Jan 202016

Agatha Christie would have been proud of it:  On the morning of 23 July 2015 the chemical-Product tanker Selandia Swan was on passage from Scheveningen, Netherlands to Ust-Luga, Russia through the North Sea with the Third Officer on watch without a lookout. During the 1000 crew break for coffee and tea and AB went to the bridge to make an internet phone call to speak to his family.

On the bridge the AB went to the port side of the centre console to use the cordless telephone. He did note the third officer. There was no answer when the AB called out that he was using the phone but assumed the officer was at the chart table or in the toilet.  As he spoke he walked around the bridge and realised the third officer was not there.

Going out to the starboard bridge wing the AB saw just a single slipper on the grating by the lifebuoy.  Quickly he searched the bridge then called the duty AB on the radio. Finally the two men reached the master, who went to the bridge, ordered  search of the ship and, assuming the third officer had gone overboard, ordered a Williamson turn to bring the ship around and onto the track along which it had comes.

The crew failed to find the third officer – he was found later by a Danish rescue helicopter, dead.

There were a few clues to watch had happened: the light cap on the starboard lifebuoy had been partially unscrewed and one of the light caps and two O-rings of the port side lifebuoy was on the chart table. The third officer had logged the ship’s position at 1000. The bridge navigational watch alarm, set at 15 minutes intervals had not sounded. On the VDR his last movement was head at 1004.50 and the AB was heard coming on the bridge at 1005.22. The third officer went overboard vanished, at latest during the five minute period before the AB found the slipper at 1010.

Investigators from the Danish Maritime Accident Investigation Board, DMAIB, pieced together the most likely scenario: The third officer had been conducting an inspection of the lifebuoys, a task that was to take place at monthly intervals and was six days overdue at the time of the interval.  Since the onboard maintenance system did not say what the inspection should look for the third mate decided to look at the light caps on the lifebuoy.

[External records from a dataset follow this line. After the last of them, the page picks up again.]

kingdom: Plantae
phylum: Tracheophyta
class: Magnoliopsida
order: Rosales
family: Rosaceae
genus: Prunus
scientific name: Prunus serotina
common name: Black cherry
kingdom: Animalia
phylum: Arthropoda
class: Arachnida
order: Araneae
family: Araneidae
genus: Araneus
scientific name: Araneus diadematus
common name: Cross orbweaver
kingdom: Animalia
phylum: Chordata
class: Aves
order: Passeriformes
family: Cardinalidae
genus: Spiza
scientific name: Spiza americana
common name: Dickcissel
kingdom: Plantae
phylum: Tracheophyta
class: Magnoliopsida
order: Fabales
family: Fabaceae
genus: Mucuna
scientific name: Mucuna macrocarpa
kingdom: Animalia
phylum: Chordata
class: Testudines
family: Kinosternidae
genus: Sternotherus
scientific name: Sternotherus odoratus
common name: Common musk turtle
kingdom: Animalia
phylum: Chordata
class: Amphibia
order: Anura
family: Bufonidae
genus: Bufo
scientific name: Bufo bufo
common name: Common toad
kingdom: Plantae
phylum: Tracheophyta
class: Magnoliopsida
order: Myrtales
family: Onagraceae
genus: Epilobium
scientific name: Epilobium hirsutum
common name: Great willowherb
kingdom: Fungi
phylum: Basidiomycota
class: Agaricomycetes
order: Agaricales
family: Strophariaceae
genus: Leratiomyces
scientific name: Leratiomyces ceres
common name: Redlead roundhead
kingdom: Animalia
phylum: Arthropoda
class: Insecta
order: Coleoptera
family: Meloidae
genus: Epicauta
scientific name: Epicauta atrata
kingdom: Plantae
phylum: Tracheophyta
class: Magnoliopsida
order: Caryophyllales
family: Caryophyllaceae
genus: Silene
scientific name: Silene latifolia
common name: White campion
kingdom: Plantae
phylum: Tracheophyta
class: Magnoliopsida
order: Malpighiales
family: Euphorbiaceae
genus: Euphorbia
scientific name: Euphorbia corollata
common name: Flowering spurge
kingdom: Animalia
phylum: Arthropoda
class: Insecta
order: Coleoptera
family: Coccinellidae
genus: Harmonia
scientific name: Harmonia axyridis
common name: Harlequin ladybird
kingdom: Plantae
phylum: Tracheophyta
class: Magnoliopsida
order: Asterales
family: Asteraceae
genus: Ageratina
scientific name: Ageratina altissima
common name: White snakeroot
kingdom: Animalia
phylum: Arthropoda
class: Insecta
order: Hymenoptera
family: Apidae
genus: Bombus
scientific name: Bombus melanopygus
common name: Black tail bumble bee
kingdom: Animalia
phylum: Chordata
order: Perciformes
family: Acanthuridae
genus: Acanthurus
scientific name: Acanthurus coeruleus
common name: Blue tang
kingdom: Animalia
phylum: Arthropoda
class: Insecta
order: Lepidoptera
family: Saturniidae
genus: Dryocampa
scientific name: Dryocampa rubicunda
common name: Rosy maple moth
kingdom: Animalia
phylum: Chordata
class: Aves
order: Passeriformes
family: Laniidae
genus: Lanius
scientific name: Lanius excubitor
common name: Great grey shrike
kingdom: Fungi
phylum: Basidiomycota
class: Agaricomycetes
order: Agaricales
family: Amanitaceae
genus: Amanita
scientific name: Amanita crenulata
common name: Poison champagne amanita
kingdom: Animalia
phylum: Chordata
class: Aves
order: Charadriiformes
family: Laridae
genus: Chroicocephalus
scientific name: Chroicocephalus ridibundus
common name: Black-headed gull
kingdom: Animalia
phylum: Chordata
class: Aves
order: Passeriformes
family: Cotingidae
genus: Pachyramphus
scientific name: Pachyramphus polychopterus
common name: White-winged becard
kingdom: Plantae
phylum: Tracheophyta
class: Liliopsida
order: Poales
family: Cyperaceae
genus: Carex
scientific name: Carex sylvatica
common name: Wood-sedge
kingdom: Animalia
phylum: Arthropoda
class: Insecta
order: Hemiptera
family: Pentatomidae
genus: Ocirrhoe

A pamphlet from the manufacturer, Comet, indicates that the life buoys did not need preventative maintenance, just replacement after their expiry date.

The light and smoke signal apparatus was linked on each lifebuoy by a cord and on a mounting. Removing it from the mounting involved the risk of dropping it and accidentally setting it off. The Third Mate could not have reached it by standing on deck and leaning over the guard rail. He could only reach it by standing on a lower rail and probably lost his footing, and his slipper, while doing so.

Says DMAIB: “In the absence of instruction or guidance, he made a detailed inspection of the only item he could – namely the light. Neither the workplace nor the lifebuoy was designed for maintenance work. In order to carry out that inspection he had to climb the guard rail, thereby exposing himself to the risk of falling overboard. Presumably, he did not don a harness and fall arrester, because the risk of falling was not apparent to the 3rd officer as he was still behind the guard rail.”

All too often it isn’t the big stuff that gets you, it’s the little stuff that seems like a good idea at the time.